**Description of the task**
Copy, word for word, the part of the affirmative action piece below that runs from "The politics of" to "excellent schools, etc.".

**Passage to read**
┌────────
The politics of this has (not) always been clear.
In
the May 15 San Francisco Chronicle, columnist Annie Nakao penned a piece titled
“African Americans, Jews and uncommon ground.”
She is, safe to say, a “liberal” in the uniquely American sense of the
term. That is, Nakao supports a
government safety net for people who need help in the marketplace.
She
mentioned Jewish immigrants who came to the U.S. at the turn of the 20th
century. They “found work, mostly in
New York's sweatshops,” facing challenges that included anti-Jewish
discrimination. This hampered their
life chances to get better jobs and attend excellent schools, etc.
A
personal note is in order here. People
in my family taught me about this experience.
They had lived it.
Further,
Nakao stated that the children of these Jewish immigrants “generally moved up
to the middle class over time.” She
sidestepped the “how” of their story.
The details are useful.
Nakao’s
implication is that the second generation of Jewish immigrants basically pulled
themselves up by their own bootstraps.
The Horatio Alger story. There
was no hand from the government for them as they moved to suburban America,
right?
Whoa. Not so fast. Well, what about Jews and Uncle Sam’s help in America after the
Second World War?
In
particular, we turn to a key factor increasing upward social mobility for many
male American Jews of immigrant parents.
The fact of the matter is that Uncle Sam did intervene for them in the
marketplace following depression and world war. And these actions did make a big difference.
Take
the nearly eight million Americans, mainly males, who benefited from the GI
Bill. Government affirmative
action? If not, then the term has no
meaning.
Contrast
this history with the current view of Uncle Sam lending a hand to politically
powerless people attempting to enter the institutions of our market
society. To this end on May 4,
columnist George Will cast doubt on the legitimacy of racial inequality and
affirmative action: “[I]s discrimination even pertinent? The
"diversity" rationale for some racial preferences, as in college
admissions, has no necessary connection to any suffering.”
Will
is a self-described “conservative.” In
George W. Bush’s America, a conservative is one who opposes government
intervention to help people without political power. They are more often than not blacks; could it be any other way in
a nation conceived in the slavery of people stolen from the African continent?
Recall
that it’s now a sign of market faith for most politicians and pundits to back
policies that cut government assistance for the powerless.
Presumably,
such a “hands-off” stance will free up the market to work its miracles. In this way, goods and services will flow
more freely between firms and consumers, benefiting society.
Such
fundamentalism also holds that any deviation from such market-friendly policies
does more harm than good, weakening the public’s personal responsibility. That’s the ideology of most Democrats and
Republicans, anyway. Case in point is
former President Bill Clinton’s ending of federal welfare payments to the
nation’s poorest people.
└────────
**Data supplied**
┌────────
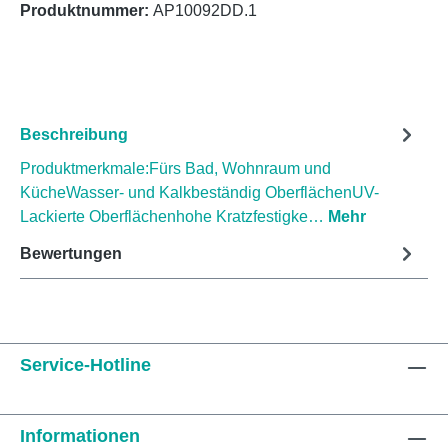
Produktnummer:
AP10092DD.1
Beschreibung
Produktmerkmale:Fürs Bad, Wohnraum und
KücheWasser- und Kalkbeständig OberflächenUV-
Lackierte Oberflächenhohe Kratzfestigke…
Mehr
Bewertungen
Service-Hotline
Informationen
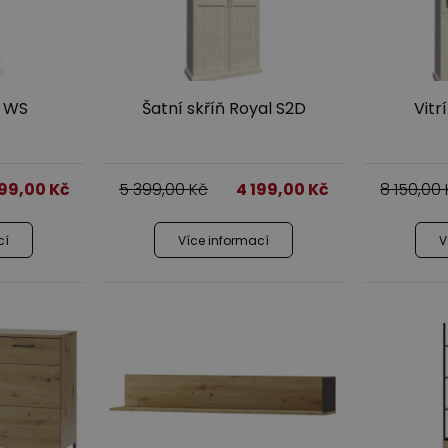
l WS
Šatní skříň Royal S2D
Vitr
599,00
Kč
5 399,00
Kč
4 199,00
Kč
8 150,00
cí
Více informací
V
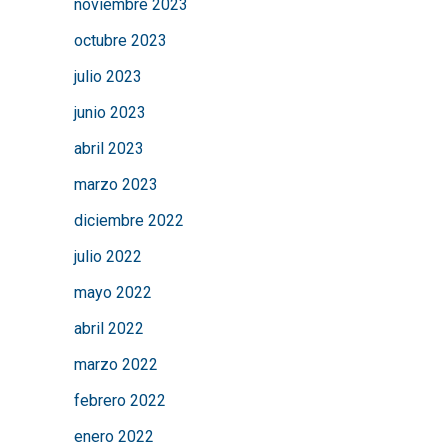
noviembre 2023
octubre 2023
julio 2023
junio 2023
abril 2023
marzo 2023
diciembre 2022
julio 2022
mayo 2022
abril 2022
marzo 2022
febrero 2022
enero 2022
└────────
**Response**
The politics of this has (not) always been clear.
In
the May 15 San Francisco Chronicle, columnist Annie Nakao penned a piece titled
“African Americans, Jews and uncommon ground.”
She is, safe to say, a “liberal” in the uniquely American sense of the
term. That is, Nakao supports a
government safety net for people who need help in the marketplace.
She
mentioned Jewish immigrants who came to the U.S. at the turn of the 20th
century. They “found work, mostly in
New York's sweatshops,” facing challenges that included anti-Jewish
discrimination. This hampered their
life chances to get better jobs and attend excellent schools, etc.